Text data extracted from the page

= = = = = = =

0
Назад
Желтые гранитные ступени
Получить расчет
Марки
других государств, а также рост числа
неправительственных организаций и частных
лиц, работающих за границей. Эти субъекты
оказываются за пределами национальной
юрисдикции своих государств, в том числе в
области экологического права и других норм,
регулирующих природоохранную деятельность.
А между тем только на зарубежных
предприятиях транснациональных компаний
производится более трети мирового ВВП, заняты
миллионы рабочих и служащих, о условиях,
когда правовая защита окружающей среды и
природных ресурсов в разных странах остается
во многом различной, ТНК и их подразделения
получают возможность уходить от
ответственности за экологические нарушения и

= = = = = = =

What you should do
Copy out every line of the items above, keeping each one unchanged.

Answer space
0
Назад
Желтые гранитные ступени
Получить расчет
Марки
других государств, а также рост числа
неправительственных организаций и частных
лиц, работающих за границей. Эти субъекты
оказываются за пределами национальной
юрисдикции своих государств, в том числе в
области экологического права и других норм,
регулирующих природоохранную деятельность.
А между тем только на зарубежных
предприятиях транснациональных компаний
производится более трети мирового ВВП, заняты
миллионы рабочих и служащих, о условиях,
когда правовая защита окружающей среды и
природных ресурсов в разных странах остается
во многом различной, ТНК и их подразделения
получают возможность уходить от
ответственности за экологические нарушения и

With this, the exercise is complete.